DATASET EXCERPTS =>
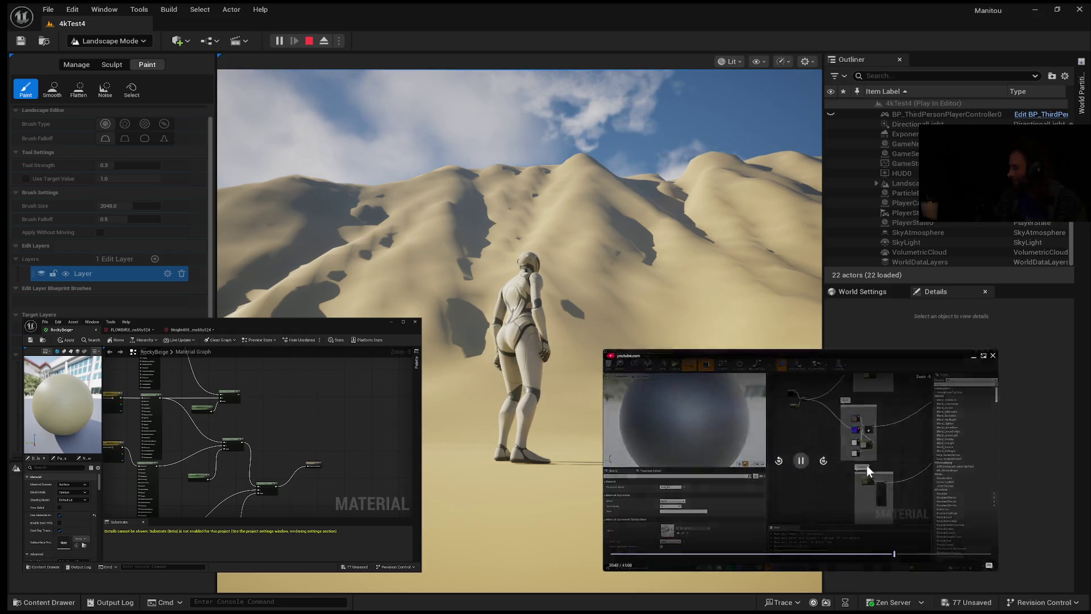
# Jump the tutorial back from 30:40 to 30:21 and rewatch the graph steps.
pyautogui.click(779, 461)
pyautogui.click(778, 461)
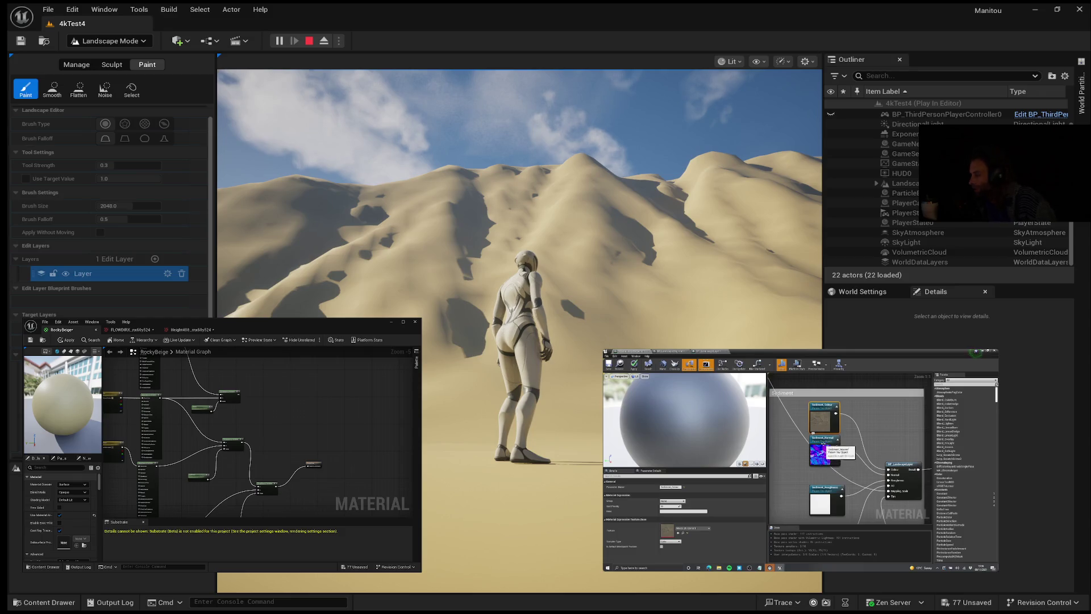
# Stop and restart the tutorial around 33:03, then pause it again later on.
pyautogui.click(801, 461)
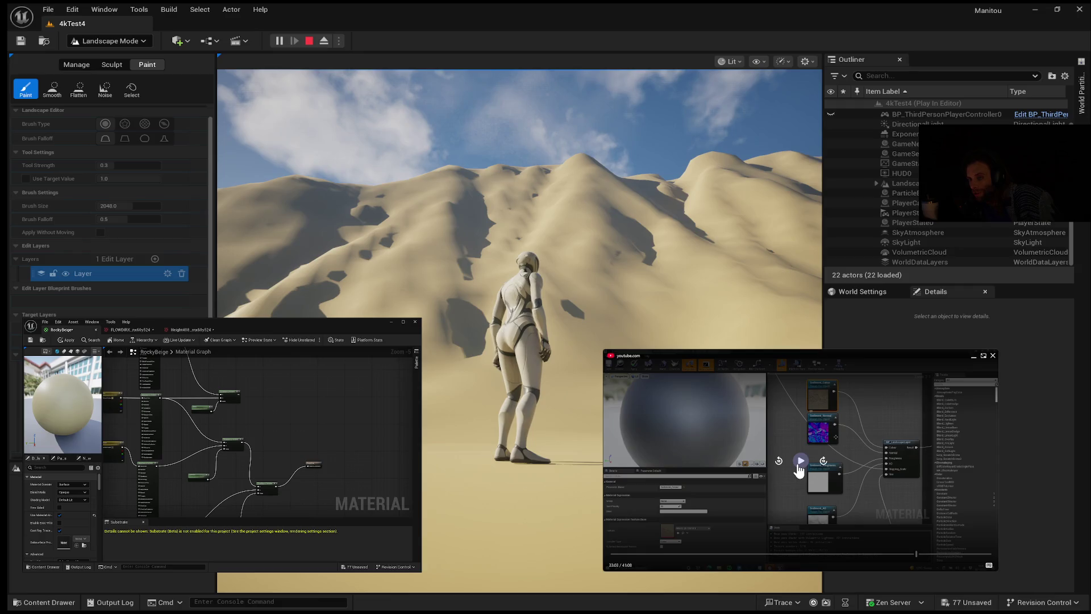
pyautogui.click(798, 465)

EXERCISE DESCRIPTION => Could you copy exactly, and with no pictures, the lines above from the one containing "pyautogui.click(801, 461)" through the last line, both included?

TASK RESULT =>
pyautogui.click(801, 461)
pyautogui.click(798, 465)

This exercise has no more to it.